The Washington D.C. metro area was called out for improvements. Maryland, for example, had three “A” hospitals: Howard County General Hospital, Northwest Hospital and The Johns Hopkins Hospital.
The nation's capital also saw its first “A” grade hospital since 2013, Sibley Memorial Hospital. D.C. normally ranks near the bottom of the list.
As with critics of Healthgrades and the CMS star rating system, not all providers are on board with the group's current methodology, as ratings can directly impact a health system’s bottom line and brand. Last year, Chicago-based nonprofit Saint Anthony Hospital sued Leapfrog for defamation after its safety grade dropped from A to C. The hospital said the downgrade to would “erase years of improvements at the hospital and irreparably degrade the public perception of the hospital.”
Similarly, a recent analysis from consulting firm Sullivan, Cotter and Associates and Modern Healthcare found the CMS star rating system favors specialty hospitals over major teaching hospitals, despite major teaching hospitals consistently reporting all measures required to meet CMS safety of care, mortality, re-admissions and patient experience categories.
Leapfrog is seeking public comment on its proposed changes to methodology for determining safety scores. One change would affect evaluation of computerized physician order entry. More weight would be given to testing a CPOE system to demonstrate it alerts prescribers to serious medication ordering errors.

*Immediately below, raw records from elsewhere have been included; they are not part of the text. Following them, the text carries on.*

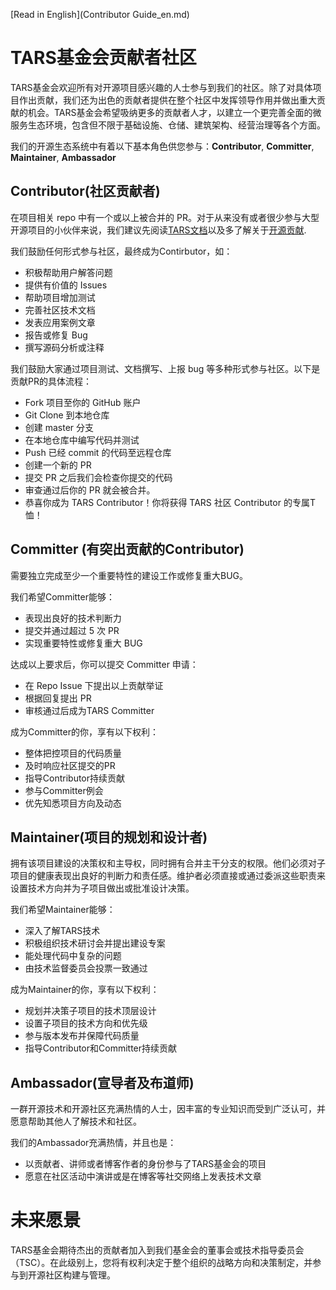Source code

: [Read in English](Contributor Guide_en.md)

# TARS基金会贡献者社区

TARS基金会欢迎所有对开源项目感兴趣的人士参与到我们的社区。除了对具体项目作出贡献，我们还为出色的贡献者提供在整个社区中发挥领导作用并做出重大贡献的机会。TARS基金会希望吸纳更多的贡献者人才，以建立一个更完善全面的微服务生态环境，包含但不限于基础设施、仓储、建筑架构、经营治理等各个方面。

我们的开源生态系统中有着以下基本角色供您参与：**Contributor**, **Committer**, **Maintainer**, **Ambassador** 


## Contributor(社区贡献者)

在项目相关 repo 中有一个或以上被合并的 PR。对于从来没有或者很少参与大型开源项目的小伙伴来说，我们建议先阅读[TARS文档](https://tarscloud.github.io/TarsDocs/)以及多了解关于[开源贡献](https://opensource.guide/).

我们鼓励任何形式参与社区，最终成为Contirbutor，如：
- 积极帮助用户解答问题
- 提供有价值的 Issues
- 帮助项目增加测试
- 完善社区技术文档
- 发表应用案例文章
- 报告或修复 Bug
- 撰写源码分析或注释

我们鼓励大家通过项目测试、文档撰写、上报 bug 等多种形式参与社区。以下是贡献PR的具体流程：
- Fork 项目至你的 GitHub 账户
- Git Clone 到本地仓库
- 创建 master 分支
- 在本地仓库中编写代码并测试
- Push 已经 commit 的代码至远程仓库
- 创建一个新的 PR
- 提交 PR 之后我们会检查你提交的代码
- 审查通过后你的 PR 就会被合并。
- 恭喜你成为 TARS Contributor！你将获得 TARS 社区 Contributor 的专属T恤！


## Committer (有突出贡献的Contributor)

需要独立完成至少一个重要特性的建设工作或修复重大BUG。

我们希望Committer能够：
- 表现出良好的技术判断力
- 提交并通过超过 5 次 PR
- 实现重要特性或修复重大 BUG

达成以上要求后，你可以提交 Committer 申请：
- 在 Repo Issue 下提出以上贡献举证
- 根据回复提出 PR
- 审核通过后成为TARS Committer

成为Committer的你，享有以下权利：
- 整体把控项目的代码质量
- 及时响应社区提交的PR
- 指导Contributor持续贡献
- 参与Committer例会
- 优先知悉项目方向及动态


## Maintainer(项目的规划和设计者)

拥有该项目建设的决策权和主导权，同时拥有合并主干分支的权限。他们必须对子项目的健康表现出良好的判断力和责任感。维护者必须直接或通过委派这些职责来设置技术方向并为子项目做出或批准设计决策。

我们希望Maintainer能够：
- 深入了解TARS技术
- 积极组织技术研讨会并提出建设专案
- 能处理代码中复杂的问题
- 由技术监督委员会投票一致通过

成为Maintainer的你，享有以下权利：
- 规划并决策子项目的技术顶层设计
- 设置子项目的技术方向和优先级
- 参与版本发布并保障代码质量
- 指导Contributor和Committer持续贡献


## Ambassador(宣导者及布道师)
一群开源技术和开源社区充满热情的人士，因丰富的专业知识而受到广泛认可，并愿意帮助其他人了解技术和社区。

我们的Ambassador充满热情，并且也是：
- 以贡献者、讲师或者博客作者的身份参与了TARS基金会的项目
- 愿意在社区活动中演讲或是在博客等社交网络上发表技术文章

# 未来愿景
TARS基金会期待杰出的贡献者加入到我们基金会的董事会或技术指导委员会（TSC）。在此级别上，您将有权利决定于整个组织的战略方向和决策制定，并参与到开源社区构建与管理。
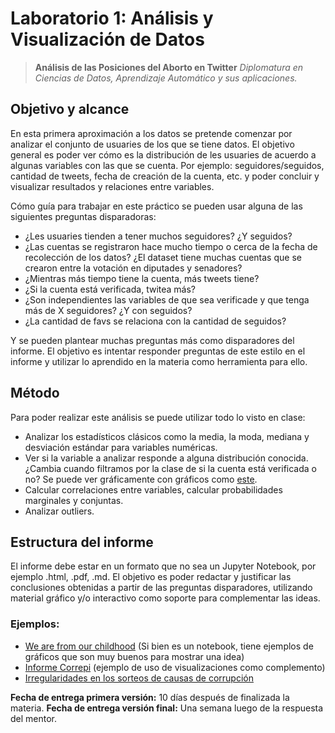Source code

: 

# Laboratorio 1: Análisis y Visualización de Datos

> **Análisis de las Posiciones del Aborto en Twitter**
> *Diplomatura en Ciencias de Datos, Aprendizaje Automático y sus aplicaciones.*

## Objetivo y alcance

En esta primera aproximación a los datos se pretende comenzar por analizar el conjunto de usuaries de los que se tiene datos. El objetivo general es poder ver cómo es la distribución de les usuaries de acuerdo a algunas variables con las que se cuenta. Por ejemplo: seguidores/seguidos, cantidad de tweets, fecha de creación de la cuenta, etc. y poder concluir y visualizar resultados y relaciones entre variables.

Cómo guía para trabajar en este práctico se pueden usar alguna de las siguientes preguntas disparadoras:
- ¿Les usuaries tienden a tener muchos seguidores? ¿Y seguidos?
- ¿Las cuentas se registraron hace mucho tiempo o cerca de la fecha de recolección de los datos? ¿El dataset tiene muchas cuentas que se crearon entre la votación en diputades y senadores?
- ¿Mientras más tiempo tiene la cuenta, más tweets tiene?
- ¿Si la cuenta está verificada, twitea más?
- ¿Son independientes las variables de que sea verificade y que tenga más de X seguidores? ¿Y con seguidos?
- ¿La cantidad de favs se relaciona con la cantidad de seguidos?

Y se pueden plantear muchas preguntas más como disparadores del informe. El objetivo es intentar responder preguntas de este estilo en el informe y utilizar lo aprendido en la materia como herramienta para ello.

## Método

Para poder realizar este análisis se puede utilizar todo lo visto en clase:
- Analizar los estadísticos clásicos como la media, la moda, mediana y desviación estándar para variables numéricas. 
- Ver si la variable a analizar responde a alguna distribución conocida. ¿Cambia cuando filtramos por la clase de si la cuenta está verificada o no? Se puede ver gráficamente con gráficos como [este](https://seaborn.pydata.org/generated/seaborn.violinplot.html).
- Calcular correlaciones entre variables, calcular probabilidades marginales y conjuntas. 
- Analizar outliers.

## Estructura del informe
El informe debe estar en un formato que no sea un Jupyter Notebook, por ejemplo .html, .pdf, .md. El objetivo es poder redactar y justificar las conclusiones obtenidas a partir de las preguntas disparadores, utilizando material gráfico y/o interactivo como soporte para complementar las ideas. 

### Ejemplos:
- [We are from our childhood](https://www.kaggle.com/jkokatjuhha/we-are-from-our-childhood) (Si bien es un notebook, tiene ejemplos de gráficos que son muy buenos para mostrar una idea)
- [Informe Correpi](http://www.correpi.org/2019/archivo-2018-cada-21-horas-el-estado-asesina-a-una-persona/) (ejemplo de uso de visualizaciones como complemento)
- [Irregularidades en los sorteos de causas de corrupción](https://www.lanacion.com.ar/politica/revelan-que-hay-irregularidades-en-los-sorteos-de-causas-de-corrupcion-nid2092357)

**Fecha de entrega primera versión:** 10 días después de finalizada la materia.
**Fecha de entrega versión final:** Una semana luego de la respuesta del mentor.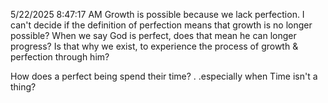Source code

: 5/22/2025 8:47:17 AM
Growth is possible because we lack perfection. I can't decide if the definition of perfection means that growth is no longer possible? When we say God is perfect, does that mean he can longer progress? Is that why we exist, to experience the process of growth & perfection through him?

How does a perfect being spend their time? . .especially when Time isn't a thing?
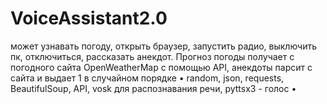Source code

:# VoiceAssistant2.0
может узнавать погоду, открыть браузер, запустить радио, выключить пк, отключиться, рассказать анекдот.
Прогноз погоды получает с погодного сайта OpenWeatherMap с помощью API, анекдоты парсит с сайта и выдает 1 в случайном порядке
 • random, json, requests, BeautifulSoup, API, vosk для распознавания речи, pyttsx3 - голос •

Leapfrog said a panel of medication safety experts and other researchers found that “while implementation of CPOE systems has expanded significantly among hospitals across the country, the ability of CPOE systems to alert physicians and other prescribers to serious, sometimes fatal medication ordering errors has not improved as dramatically.”
The other change is adding a measure on bar code medication administration, which Leapfrog notes can reduce medication errors. The organization released a report earlier this month showing that while the vast majority of hospitals use a BCMA system, fewer than 35% meet all four of Leapfrog’s standards for proper deployment.